Den Machern wurde oft vorgeworfen, dass das Gebaren von F. U. zu unrealistisch sei, dass solche finsteren Machenschaften im echten Politalltag in Washington D. C. niemals möglich wären. Nun, 2016 wurden sie eines Besseren belehrt. Donald Trump war wohl ein erster Sargnagel für «House of Cards». Denn was bringt schon eine überspitzte Story um einen korrupten Narzissten, wenn sie von der Realität getoppt wird?
Den vorläufigen Todesstoss erlitt der Netflix-Hit dann aber durch seinen Hauptdarsteller selber: Im Oktober 2017 warf der Schauspieler Anthony Rapp Spacey vor, ihn 1986 im Verlauf einer Party sexuell belästigt zu haben. Rapp war damals 14 Jahre alt.
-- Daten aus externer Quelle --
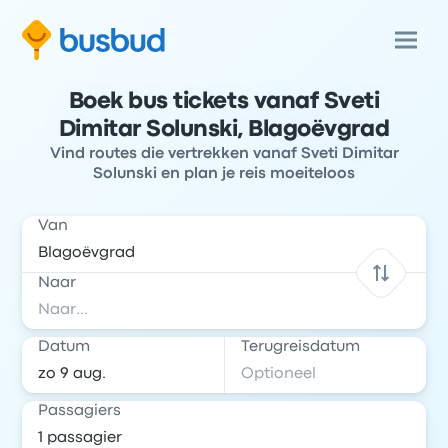
Boek bus tickets vanaf Sveti
Dimitar Solunski, Blagoëvgrad
Vind routes die vertrekken vanaf Sveti Dimitar
Solunski en plan je reis moeiteloos
Van
Naar
Datum
Terugreisdatum
Passagiers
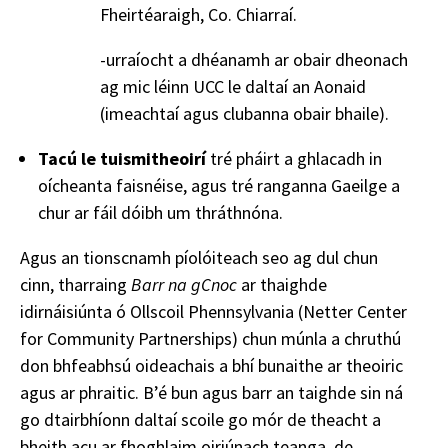
Fheirtéaraigh, Co. Chiarraí.
-urraíocht a dhéanamh ar obair dheonach
ag mic léinn UCC le daltaí an Aonaid
(imeachtaí agus clubanna obair bhaile).
Tacú le tuismitheoirí
tré pháirt a ghlacadh in
oícheanta faisnéise, agus tré ranganna Gaeilge a
chur ar fáil dóibh um thráthnóna.
Agus an tionscnamh píolóiteach seo ag dul chun
cinn, tharraing
Barr na gCnoc
ar thaighde
idirnáisiúnta ó Ollscoil Phennsylvania (Netter Center
for Community Partnerships) chun múnla a chruthú
don bhfeabhsú oideachais a bhí bunaithe ar theoiric
agus ar phraitic. B’é bun agus barr an taighde sin ná
go dtairbhíonn daltaí scoile go mór de theacht a
bheith acu ar fhoghlaim oiriúnach teanga, de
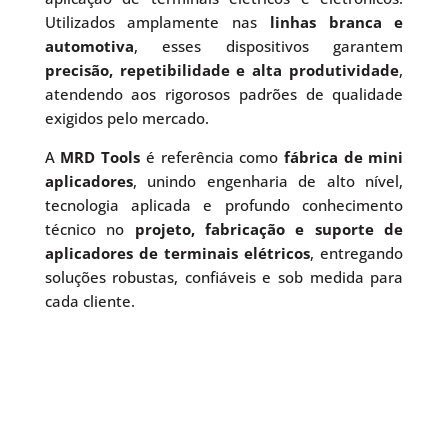
Utilizados amplamente nas
linhas branca e
automotiva
, esses dispositivos garantem
precisão, repetibilidade e alta produtividade
,
atendendo aos rigorosos padrões de qualidade
exigidos pelo mercado.
A
MRD Tools
é referência como
fábrica de mini
aplicadores
, unindo engenharia de alto nível,
tecnologia aplicada e profundo conhecimento
técnico no
projeto, fabricação e suporte de
aplicadores de terminais elétricos
, entregando
soluções robustas, confiáveis e sob medida para
cada cliente.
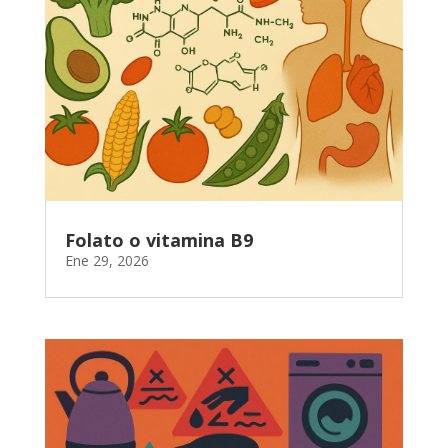
Folato o vitamina B9
Ene 29, 2026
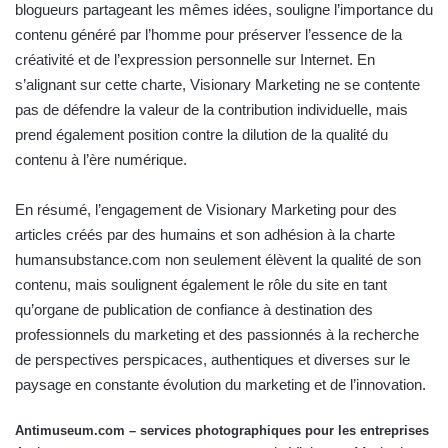
blogueurs partageant les mêmes idées, souligne l’importance du
contenu généré par l’homme pour préserver l’essence de la
créativité et de l’expression personnelle sur Internet. En
s’alignant sur cette charte, Visionary Marketing ne se contente
pas de défendre la valeur de la contribution individuelle, mais
prend également position
contre la dilution de la qualité du
contenu à l’ère numérique.
En résumé, l’engagement de Visionary Marketing pour des
articles créés par des humains et son adhésion à la charte
humansubstance.com
non seulement élèvent la qualité de son
contenu, mais soulignent également le rôle du site en tant
qu’organe de publication de confiance à destination des
professionnels du marketing et des passionnés à la recherche
de perspectives perspicaces, authentiques et diverses sur le
paysage en constante évolution du marketing et de l’innovation.
Antimuseum.com – services photographiques pour les entreprises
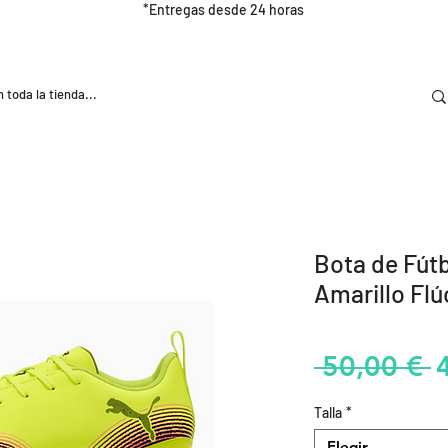
*Entregas desde 24 horas
DOOR
NUTRICIÓN E HIDRATRACIÓN
TRAINING
Bota de Fút
Amarillo Flú
P
 50,00 € 
Talla
*
Elegir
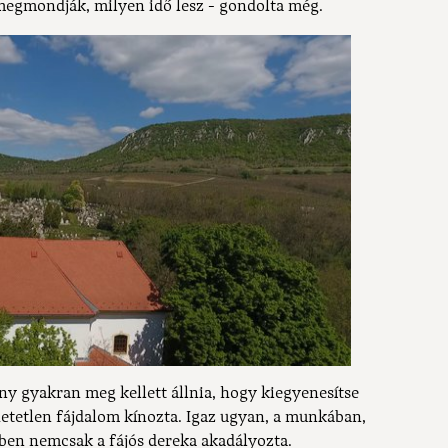
egmondják, milyen idő lesz - gondolta még.
y gyakran meg kellett állnia, hogy kiegyenesítse
hetetlen fájdalom kínozta. Igaz ugyan, a munkában,
őben nemcsak a fájós dereka akadályozta.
Spacey reagierte mit einer Vorwärtsstrategie, entschuldigte sich für das «unangemessene, betrunkene Verhalten» und fügte etwas Ungewöhnliches hinzu: Er outete sich als Homosexueller. Doch der Mist war geführt. Acht weitere Männer bezichtigten Spacey der sexuellen Belästigung. Netflix reagierte prompt und liess F. U. den Serientod sterben.
Ein abruptes Ende gab es allerdings nicht, denn glücklicherweise hatte sich First Lady Claire Underwood im Verlauf der ersten fünf Staffeln als nicht minder machthungrig und gefühllos entpuppt. Ergo übernahm sie in der sechsten und letzten Staffel das Ruder. Auch sie durfte im Oval Office die erste Geige spielen, wie das endet, sei hier nicht verraten.
Der schale Nachgeschmack, den «House of Cards» bei manchen hinterlässt, soll keinesfalls über die Qualität und das Potenzial der Serie hinwegtäuschen: Noch nie wurden politische Abläufe wie ein Wahlkampf oder eine Abstimmung im Kongress anschaulicher und spannender abgebildet als in «House of Cards».
Und auch der Cast hinterlässt einen bleibenden Eindruck. Hier seien Kate Mara als Jungreporterin Zoe Barnes, aber auch Mahershala Ali als Stabschef Remy Danton erwähnt. Die vielschichtigste und spannendste Figur ist aber zweifellos Underwoods rechte Hand, der introvertierte Doug Stamper, der von Michael Kelly meisterhaft dargestellt wurde.
Netflix | Politserie | 6 Staffeln | USA 2013–2018
David Fincher produzierte die Serie und führte bei den ersten beiden Folgen auch Regie.